Uncle Remus disdained to make any reply, but Daddy Jack chuckled and patted himself on the knee as he cried:—
"Come 'long, lilly gal! come 'long! I no mad. I fall down dey fer laff. Come 'long, lilly gal, come 'long."
'Tildy went on laughing loudly and talking to herself. After awhile Uncle Remus said:—
"Honey, I 'speck Miss Sally lookin' und' de bed en axin' whar you is. You better leak out fum yer now, en by dis time termorrer night I'll git Brer Jack all primed up, en he'll whirl in en tell you a tale."
Daddy Jack nodded assent, and the little boy ran laughing to the "big house."
XXVI
WHY THE ALLIGATOR'S BACK IS ROUGH
The night after the violent flirtation between Daddy Jack and 'Tildy, the latter coaxed and bribed the little boy to wait until she had finished her work about the house.

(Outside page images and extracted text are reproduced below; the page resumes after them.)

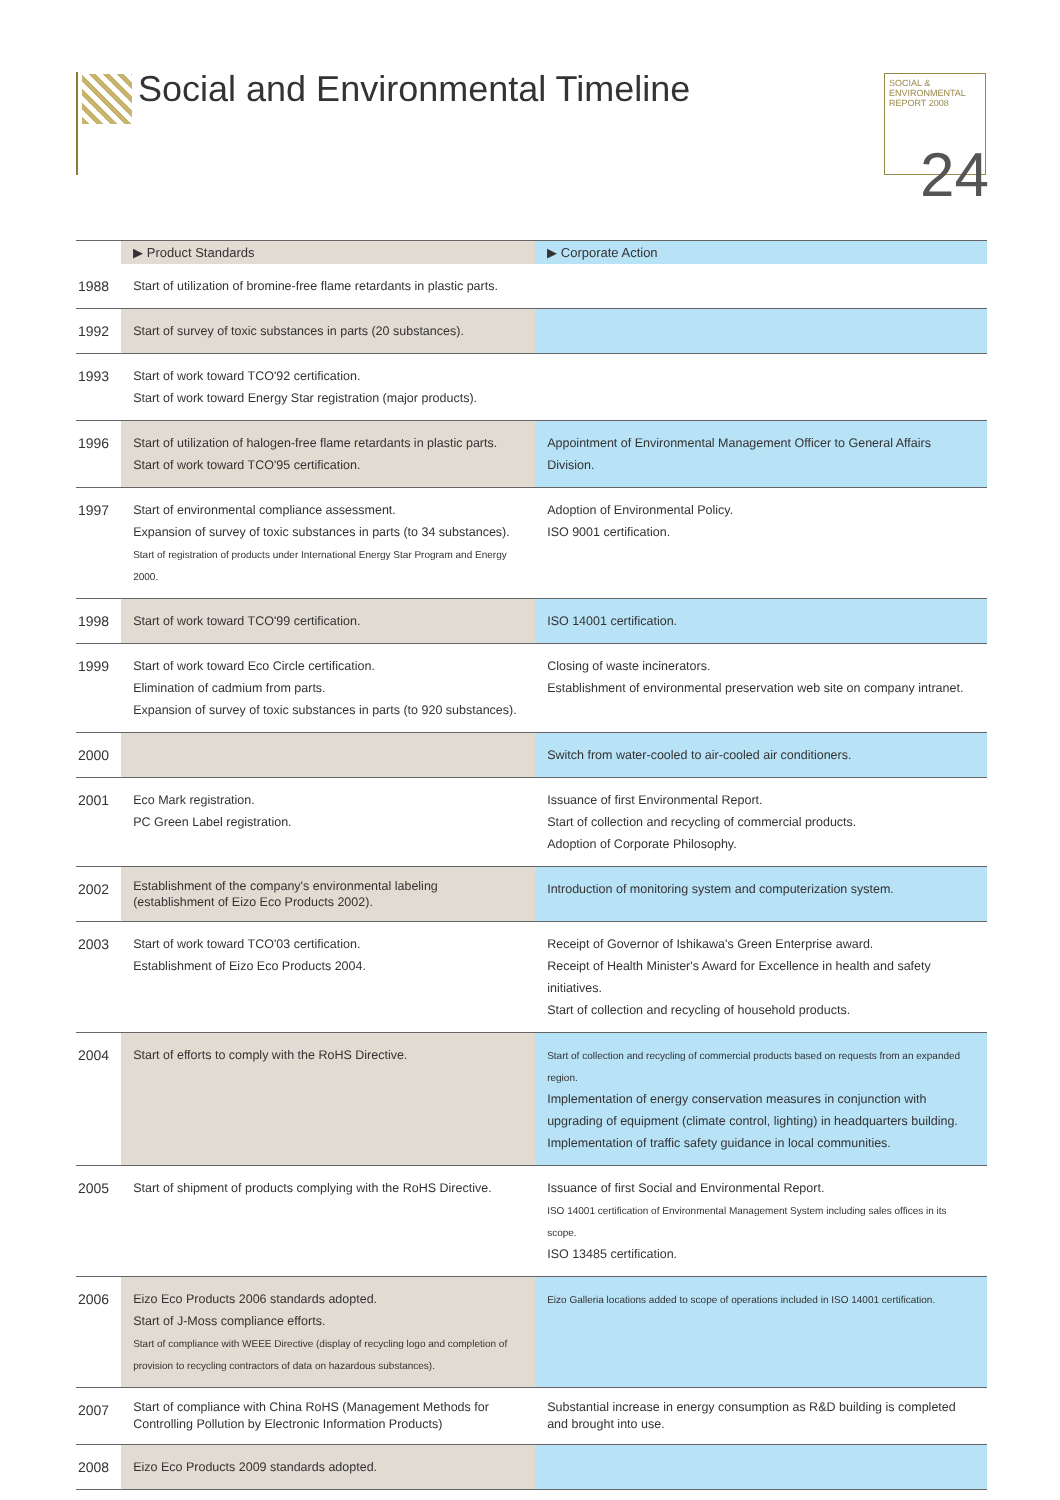Social and Environmental Timeline
SOCIAL &
ENVIRONMENTAL
REPORT 2008
24
| | ▶ Product Standards | ▶ Corporate Action |
| --- | --- | --- |
| 1988 | Start of utilization of bromine-free flame retardants in plastic parts. | |
| 1992 | Start of survey of toxic substances in parts (20 substances). | |
| 1993 | Start of work toward TCO'92 certification. Start of work toward Energy Star registration (major products). | |
| 1996 | Start of utilization of halogen-free flame retardants in plastic parts. Start of work toward TCO'95 certification. | Appointment of Environmental Management Officer to General Affairs Division. |
| 1997 | Start of environmental compliance assessment. Expansion of survey of toxic substances in parts (to 34 substances). Start of registration of products under International Energy Star Program and Energy 2000. | Adoption of Environmental Policy. ISO 9001 certification. |
| 1998 | Start of work toward TCO'99 certification. | ISO 14001 certification. |
| 1999 | Start of work toward Eco Circle certification. Elimination of cadmium from parts. Expansion of survey of toxic substances in parts (to 920 substances). | Closing of waste incinerators. Establishment of environmental preservation web site on company intranet. |
| 2000 | | Switch from water-cooled to air-cooled air conditioners. |
| 2001 | Eco Mark registration. PC Green Label registration. | Issuance of first Environmental Report. Start of collection and recycling of commercial products. Adoption of Corporate Philosophy. |
| 2002 | Establishment of the company's environmental labeling (establishment of Eizo Eco Products 2002). | Introduction of monitoring system and computerization system. |
| 2003 | Start of work toward TCO'03 certification. Establishment of Eizo Eco Products 2004. | Receipt of Governor of Ishikawa's Green Enterprise award. Receipt of Health Minister's Award for Excellence in health and safety initiatives. Start of collection and recycling of household products. |
| 2004 | Start of efforts to comply with the RoHS Directive. | Start of collection and recycling of commercial products based on requests from an expanded region. Implementation of energy conservation measures in conjunction with upgrading of equipment (climate control, lighting) in headquarters building. Implementation of traffic safety guidance in local communities. |
| 2005 | Start of shipment of products complying with the RoHS Directive. | Issuance of first Social and Environmental Report. ISO 14001 certification of Environmental Management System including sales offices in its scope. ISO 13485 certification. |
| 2006 | Eizo Eco Products 2006 standards adopted. Start of J-Moss compliance efforts. Start of compliance with WEEE Directive (display of recycling logo and completion of provision to recycling contractors of data on hazardous substances). | Eizo Galleria locations added to scope of operations included in ISO 14001 certification. |
| 2007 | Start of compliance with China RoHS (Management Methods for Controlling Pollution by Electronic Information Products) | Substantial increase in energy consumption as R&D building is completed and brought into use. |
| 2008 | Eizo Eco Products 2009 standards adopted. | |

After she had set things to rights in the dining-room and elsewhere, she took the child by the hand, and together they went to Uncle Remus's cabin. The old man was making a door-mat of shucks and grass and white-oak splits, and Daddy Jack was dozing in the corner.
"W'at I tell you, Brer Jack?" said Uncle Remus, as 'Tildy came in. "Dat gal atter you, mon!"